MIRROR’S ON THE WALL

written live on october 18, 2021


I gaze, listlessly, at this collection of framed pictures and souvenirs as if I were in someone else’s house.  Displays of pride, love, and loyalty- it all looks more like a collection of lives.  Different lives.

They have collected chips and scratches over the past decade or so, some are fading more than others.  I notice how there are more scars today than I remember there to be, having forgotten the recent hardship they faced- thrown from their quiet shelves, falling without a pattern, until they were all scattered about on the floor.  And then I followed suit as I threw myself down as if I were merely an equal, scarred piece among all of this junk.

Flailing my arms around in a panic, failing to swim among them until I couldn’t tread anymore. Exhausted and defeated, I succumbed to drowning in an em-ocean of grateful sorrow.

I knew that these valuable pieces of me were colliding into each other and getting bruised and bullied.  And I felt myself grieving my actions, yet all the while it was as if I were spectating- as if I were the next piece of memorabilia to be added to the collection of lives on these shelves.

I guarded these things, all this evidence, and kept them tightly gripped to my essence the past decade.  It’s the only proof I have that it was me who had lived these lives… one’s so different than the life I know now.

But it’s strange how it feels like my life now has always been- continuous, unchanged – and the one’s of the past were nothing more than interesting collectables of other people’s lives.

One’s so different than mine.

And even looking upon these past lives, I find it ever more difficult to remember, to relate, to believe that they really are… all my own.

They are all dying, like me.  These souvenirs of mine age and grow old, they get blurry, brittle.  The letters wash away from these pictures, the ones that make up a thousand words.  And when there are no more words, they die.  There will be no one to recall a description, or to embody it’s expression.  They are to become mummified objects of time. Artifacts of once claimed pieces of sentiment that mean nothing anymore. They have lost their worth and turned into clutter.

They’ve become skeletons with marked, eroding gravestones of who they once were at face value.  Something quick and factual, and conveyed so simply that it undermines how important each piece truly was, to someone… to me.  Words and phrases disrespectfully concise; perhaps more useful to people that never knew the skeleton that lies beneath.

Passersby can quickly canvas the artifacts of a time that once was.  Distanced from its emotional impressions.  An aggregated pile of cool “things”.

Which is just about how I look upon these “things”, my things, in recent years… estranged.  To be ever freer from its emotional chains and impressions as more years and more lives collect.  I canvas them all, questioning their conveyed truths and quick facts.  It’s hard to recall forgotten words.  It’s hard to see washed out faces.

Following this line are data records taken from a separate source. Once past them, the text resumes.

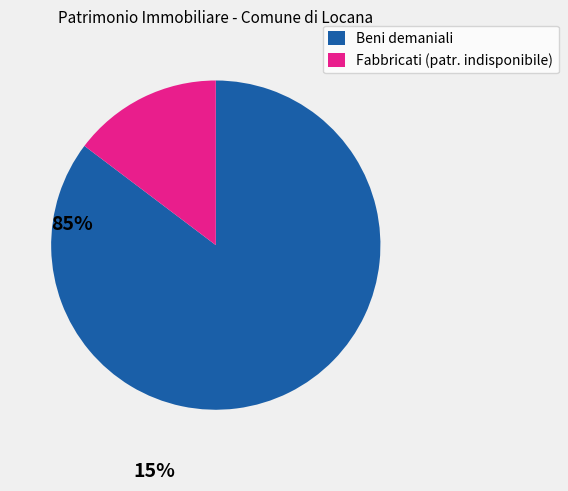

Does any single category account for the majority?

Yes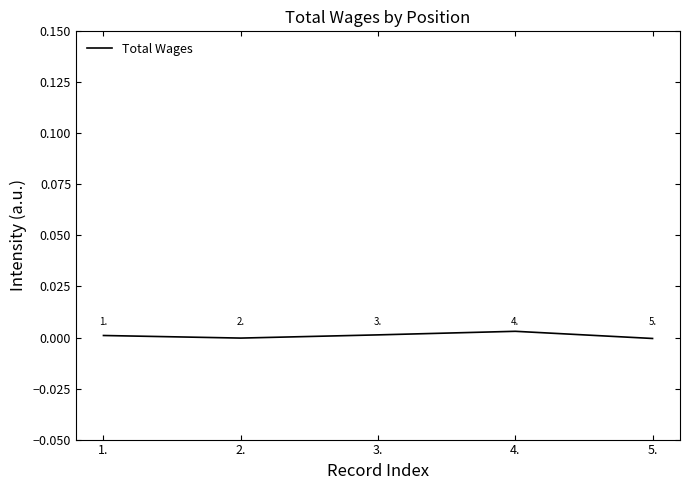

At which label does the data first exceed 0?

1.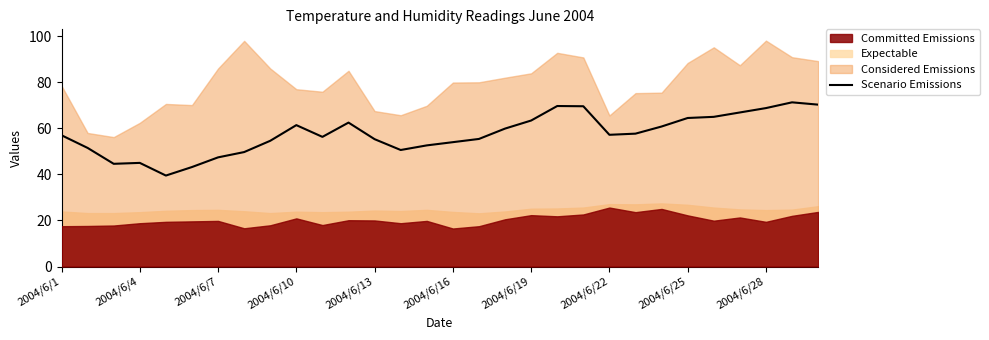

What is the maximum value for Scenario Emissions?

71.3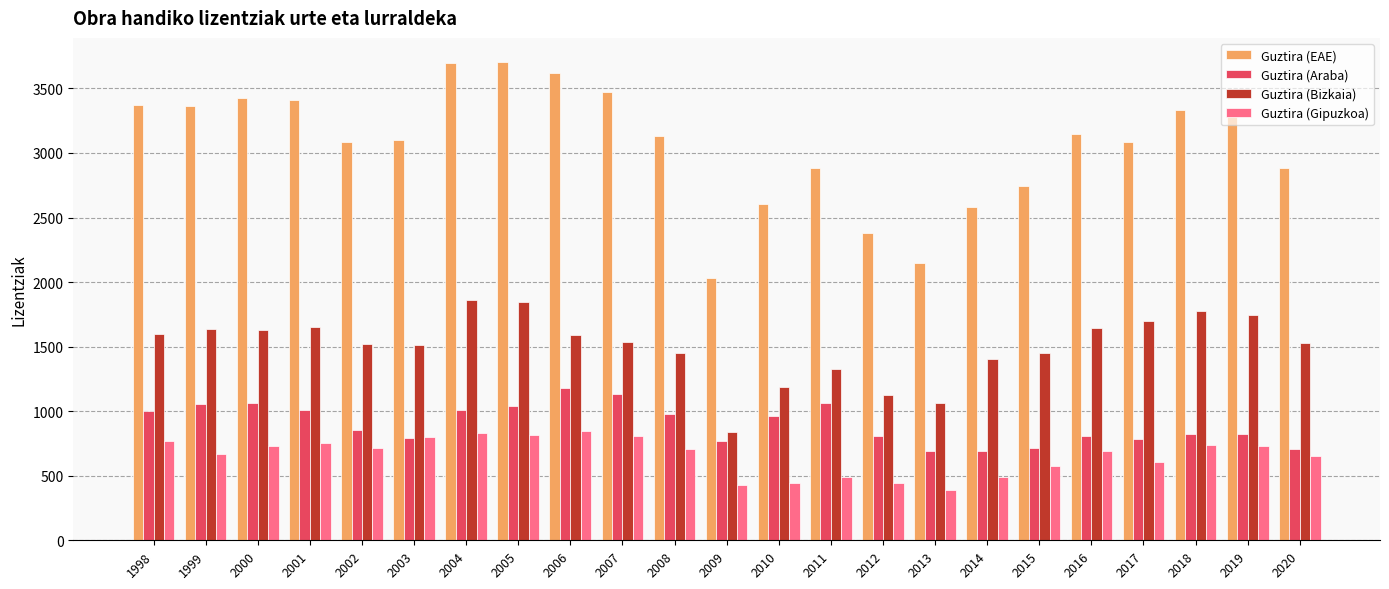

At 2005, list the series in order from smallest to largest.

Guztira (Gipuzkoa), Guztira (Araba), Guztira (Bizkaia), Guztira (EAE)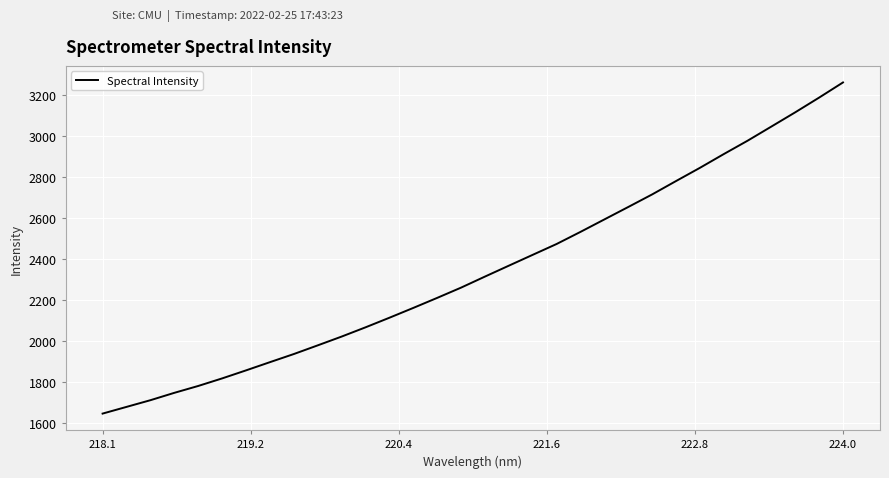

What is the difference between the maximum and minimum values?

1617.2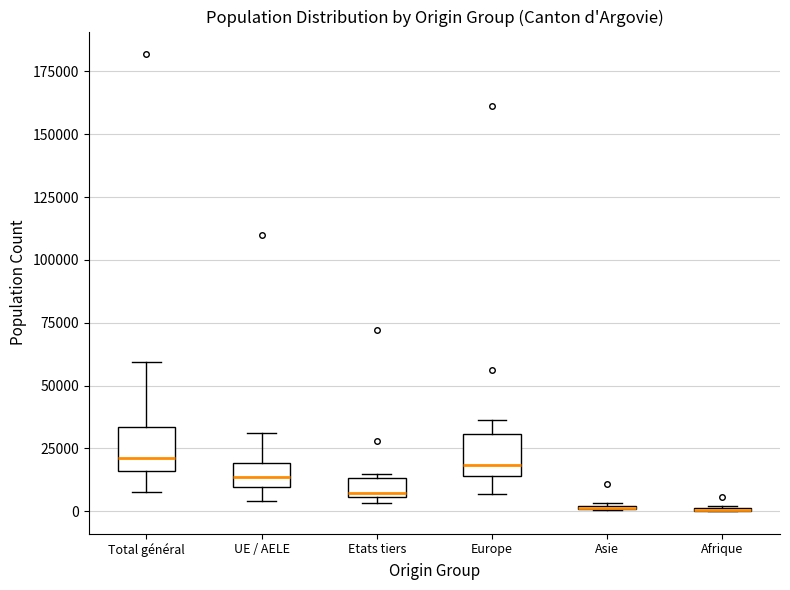

Reading left to right, transcribe this box plot: for each box, give where its median line is, the range the box spans, and where its two whiskers end, as read against the y-axis. The values are not printed on the chart, so give them approximately, as read against the axis.

Total général: median 20000, box 15000 to 35000, whiskers 10000 to 60000
UE / AELE: median 15000, box 10000 to 20000, whiskers 5000 to 30000
Etats tiers: median 5000 (just above the box's lower edge), box 5000 to 15000, whiskers 5000 (just below the box's lower edge) to 15000
Europe: median 20000, box 15000 to 30000, whiskers 5000 to 35000
Asie: box collapsed to a line at 0, whiskers 0 to 5000
Afrique: box collapsed to a line at 0, whiskers 0 to 0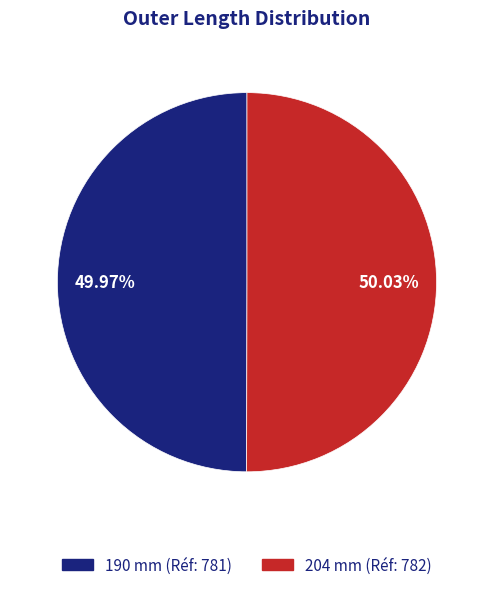

Approximately how many times larger is the value at 204 mm compared to 190 mm?

1.0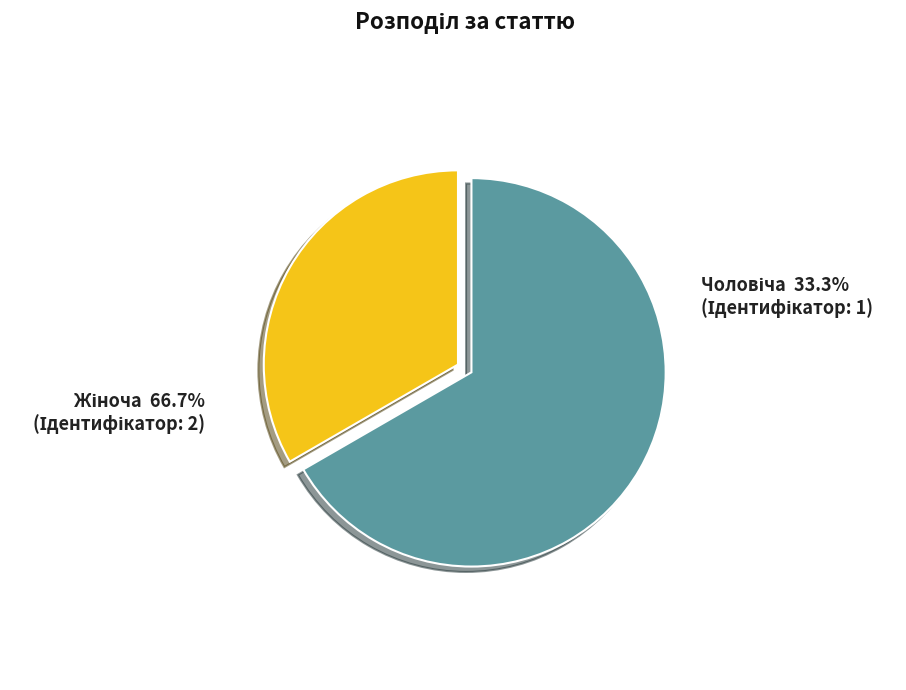

To the nearest percent, what is the combined percentage of Жіноча and Чоловіча?

100%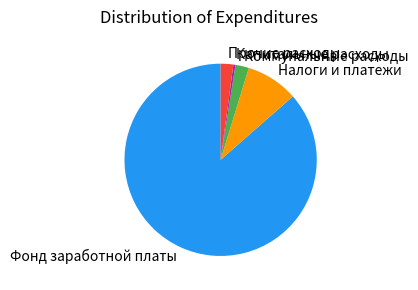

What is the majority slice?

Фонд заработной платы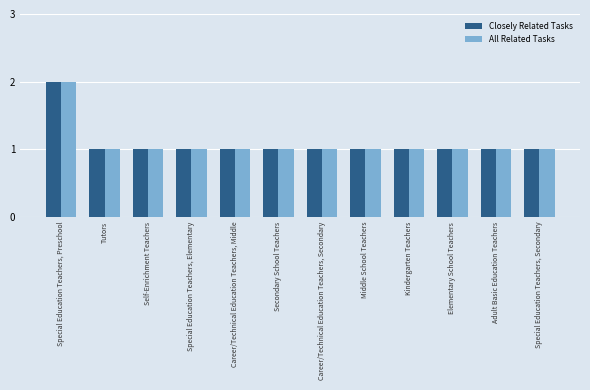

How many groups of bars are there?

12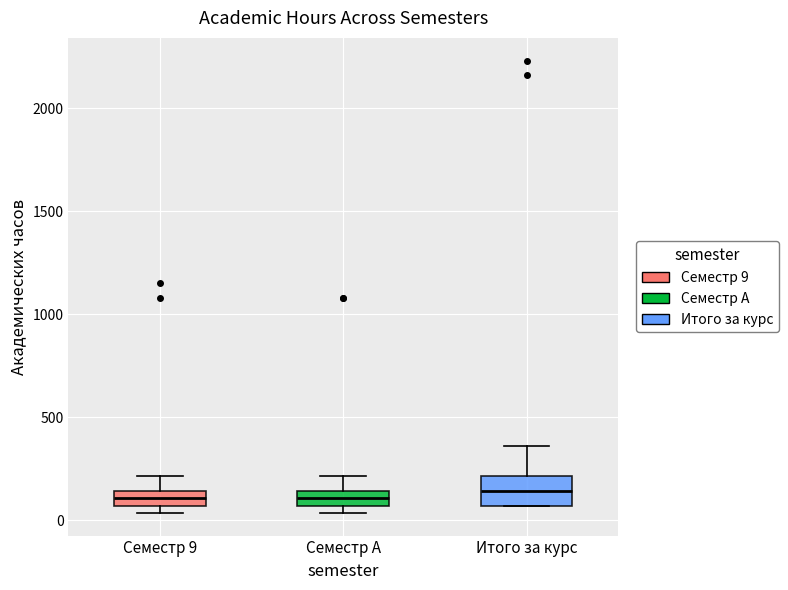

Where does the median line of the box for Семестр A sit on the y-axis? The values are not printed on the chart, so give them approximately, as read against the axis.

100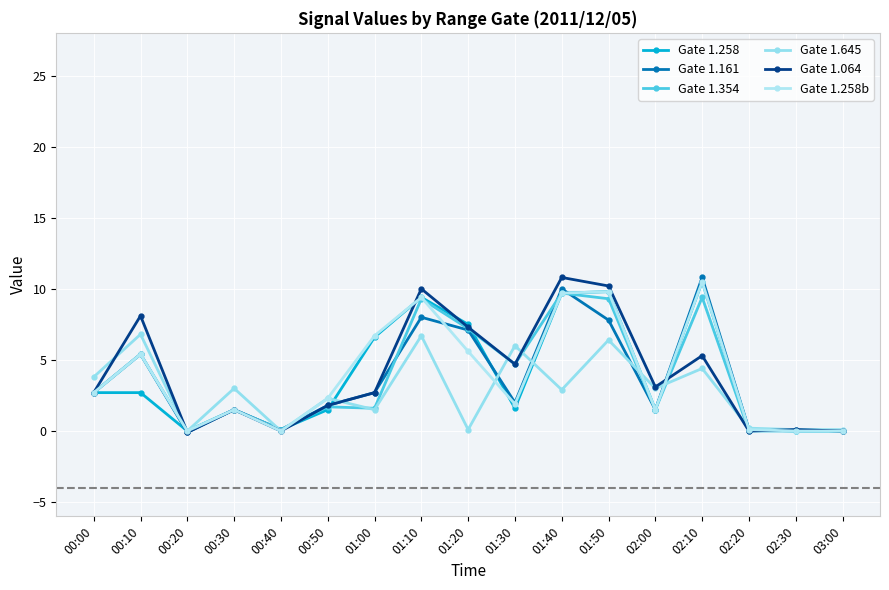

Does the chart have visible grid lines?

Yes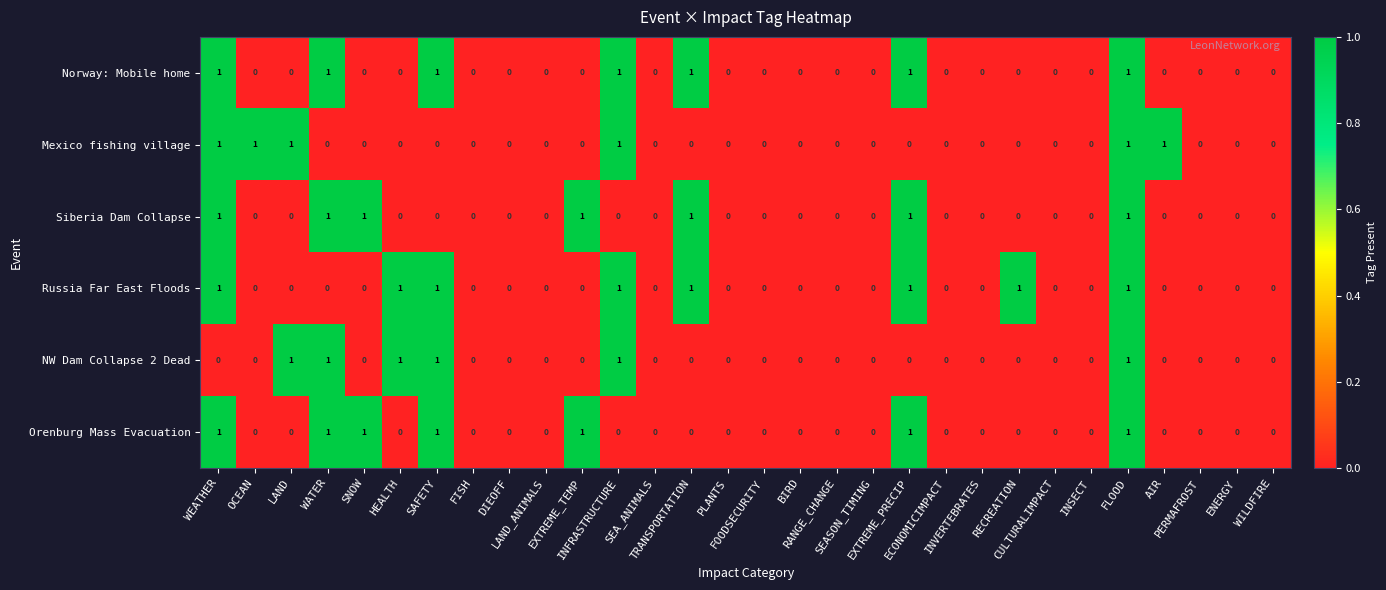

Count the NW Dam Collapse 2 Dead values in the range 0 to 1.

30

I’ve been curious as to why this saddens me so.  Perhaps I grieve their youth.  Their once mint, shiny conditions, as they age and decay alongside me-

As if they were all just a collection of mirrors. 

So, I guess I am grieving myself.  Dying more with every forgotten word, with every new scar, alongside the enveloping decay of everything and everyone I have ever known.

I gaze, listlessly, watching them as they lose their sentiment, for which I am the keeper of.  I watch them watch me age and decay.  I see them grieving.

And maybe it’s empathy for all of them, and a bit of shame… they are all dying because of me.